The best way to describe “The Handmaiden,” is to simply say that is a film that never stops surprising the viewer.
“The Handmaiden,” is based on a novel by Sarah Waters, which takes place in Victorian England. Korean filmmaker Chan-wook Park adapted the story to take place in 1930’s Korea. The movie is about a Japanese lady (Min-hee Kim) living in Korea with her Uncle (Jin-woong Jo). A man disguising himself as Count Fujiwara (Jung-woo Ha), places a handmaiden (Kim Tae-ri) within her household to help persuade the wealthy young lady to marry him – all in a scheme to steal her great fortune from her.
There are many plot twists and surprises along the way, including very explicit sex scenes.
Filmmaker Chan-wook Park is known for stories that lean to the dark side, and “The Handmaiden,” is not an exception. Yet, this film has a lot of fun and laughter along the way as well and it is a story that kept me captivated from the first moment until the very end.
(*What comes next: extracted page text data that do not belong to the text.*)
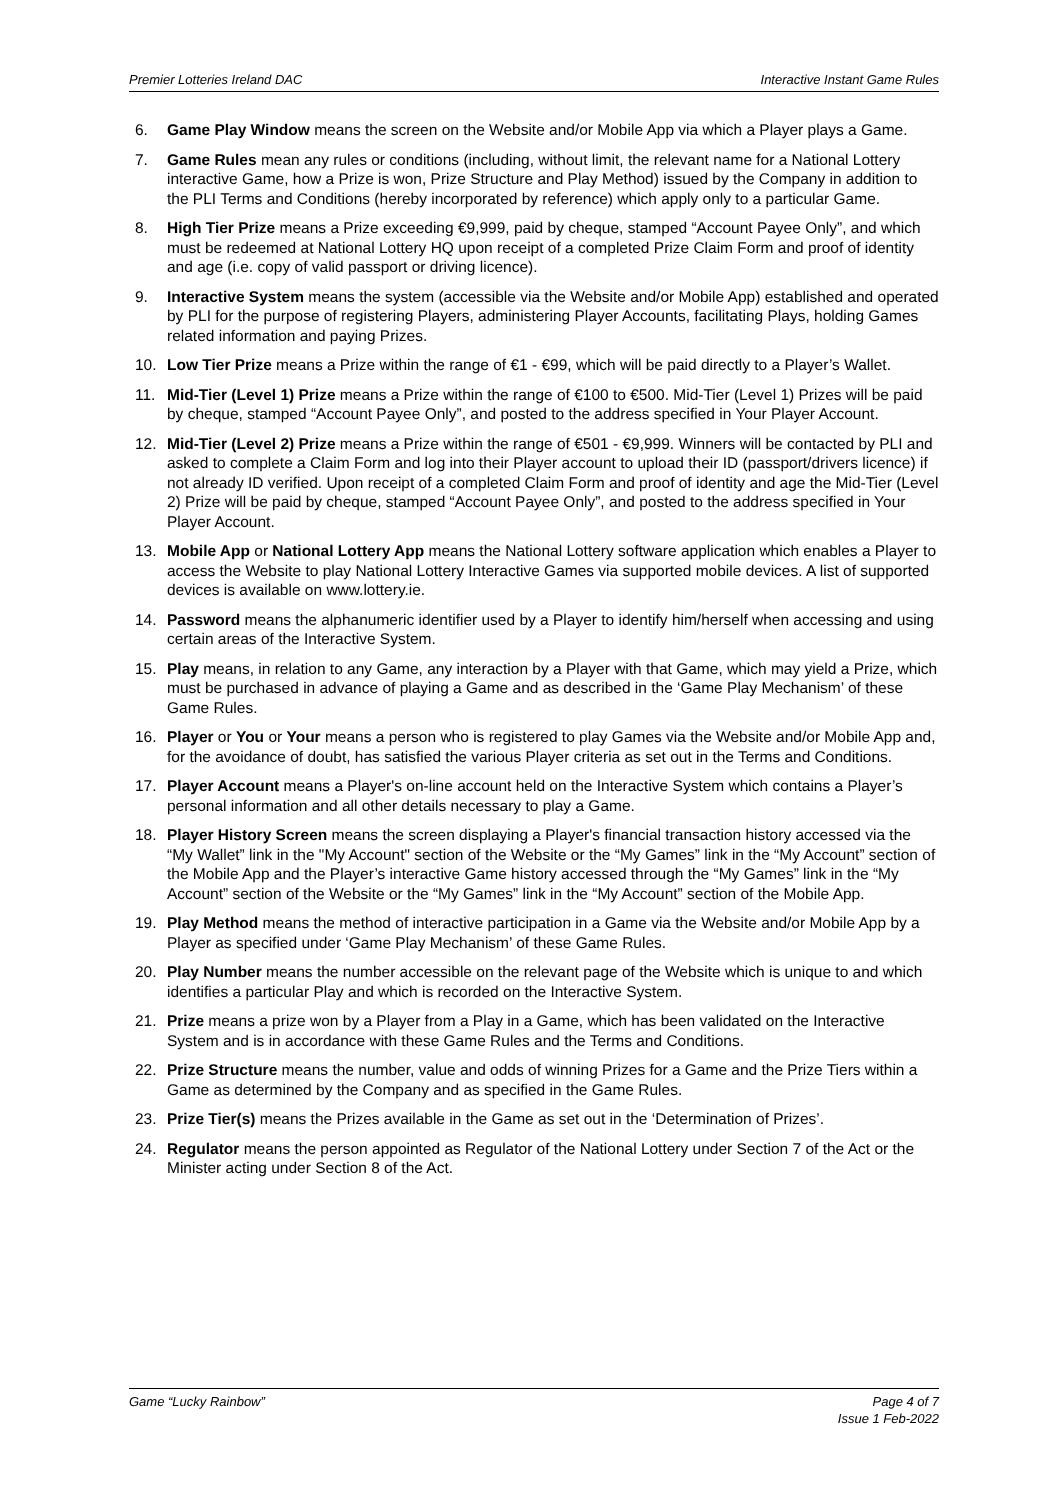Premier Lotteries Ireland DAC Interactive Instant Game Rules
6. Game Play Window means the screen on the Website and/or Mobile App via which a Player plays a Game.
7. Game Rules mean any rules or conditions (including, without limit, the relevant name for a National Lottery interactive Game, how a Prize is won, Prize Structure and Play Method) issued by the Company in addition to the PLI Terms and Conditions (hereby incorporated by reference) which apply only to a particular Game.
8. High Tier Prize means a Prize exceeding €9,999, paid by cheque, stamped “Account Payee Only”, and which must be redeemed at National Lottery HQ upon receipt of a completed Prize Claim Form and proof of identity and age (i.e. copy of valid passport or driving licence).
9. Interactive System means the system (accessible via the Website and/or Mobile App) established and operated by PLI for the purpose of registering Players, administering Player Accounts, facilitating Plays, holding Games related information and paying Prizes.
10. Low Tier Prize means a Prize within the range of €1 - €99, which will be paid directly to a Player’s Wallet.
11. Mid-Tier (Level 1) Prize means a Prize within the range of €100 to €500. Mid-Tier (Level 1) Prizes will be paid by cheque, stamped “Account Payee Only”, and posted to the address specified in Your Player Account.
12. Mid-Tier (Level 2) Prize means a Prize within the range of €501 - €9,999. Winners will be contacted by PLI and asked to complete a Claim Form and log into their Player account to upload their ID (passport/drivers licence) if not already ID verified. Upon receipt of a completed Claim Form and proof of identity and age the Mid-Tier (Level 2) Prize will be paid by cheque, stamped “Account Payee Only”, and posted to the address specified in Your Player Account.
13. Mobile App or National Lottery App means the National Lottery software application which enables a Player to access the Website to play National Lottery Interactive Games via supported mobile devices. A list of supported devices is available on www.lottery.ie.
14. Password means the alphanumeric identifier used by a Player to identify him/herself when accessing and using certain areas of the Interactive System.
15. Play means, in relation to any Game, any interaction by a Player with that Game, which may yield a Prize, which must be purchased in advance of playing a Game and as described in the ‘Game Play Mechanism’ of these Game Rules.
16. Player or You or Your means a person who is registered to play Games via the Website and/or Mobile App and, for the avoidance of doubt, has satisfied the various Player criteria as set out in the Terms and Conditions.
17. Player Account means a Player's on-line account held on the Interactive System which contains a Player’s personal information and all other details necessary to play a Game.
18. Player History Screen means the screen displaying a Player's financial transaction history accessed via the “My Wallet” link in the "My Account" section of the Website or the “My Games” link in the “My Account” section of the Mobile App and the Player’s interactive Game history accessed through the “My Games” link in the “My Account” section of the Website or the “My Games” link in the “My Account” section of the Mobile App.
19. Play Method means the method of interactive participation in a Game via the Website and/or Mobile App by a Player as specified under ‘Game Play Mechanism’ of these Game Rules.
20. Play Number means the number accessible on the relevant page of the Website which is unique to and which identifies a particular Play and which is recorded on the Interactive System.
21. Prize means a prize won by a Player from a Play in a Game, which has been validated on the Interactive System and is in accordance with these Game Rules and the Terms and Conditions.
22. Prize Structure means the number, value and odds of winning Prizes for a Game and the Prize Tiers within a Game as determined by the Company and as specified in the Game Rules.
23. Prize Tier(s) means the Prizes available in the Game as set out in the ‘Determination of Prizes’.
24. Regulator means the person appointed as Regulator of the National Lottery under Section 7 of the Act or the Minister acting under Section 8 of the Act.
Game “Lucky Rainbow” Page 4 of 7
Issue 1 Feb-2022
And this is very rare and unique ability among so many poor quality films of today.
The ladies of the screen Min-hee Kim and Jin-woong Jo are captivating. Most of the film is about these two women and they do not disappoint.
The creation of a 1930’s mansion, built half in Japanese style and half in English style within a thick forest in Korea was done adroitly by the arts departments: production design by Seong-hie Ryu and visual effects by Jeon-hyeong Lee. Providing the beautiful costumes was costume designer Sang-gyeong Jo and the exquisite makeup and hair-design was Jong-hee Song.
Helping to set just the right mood, scene to scene was the magnificent music by Yeong-wook Jo and the overall lighting and beautiful cinematography belongs to director of photography Chung-hoon Chung.
Yes, “The Handmaiden,” is one of the best films of the year. But, don’t expect it to be contending for Oscar glory. The film is not on the list recently released from the Academy and I can say the one major flaw of the film is what will keep this film from raking in the awards it could have so easily have won. The film has too many sex scenes, so many that it verges on pornography at times. There is a reason for this, which is clear when watching the film, but I think that if Chan-wook Park held back and produced a film that would be considered to be a standard “R” rated film in the United States, “The Handmaiden,” would be up for an Oscar.
If you don’t mind something a bit naughty, I highly vouch for this film. But obviously, this is not a film to take grandma to.
“The Handmaiden” is not rated and has a run-time of 144 minutes and 167 minutes in its extended version.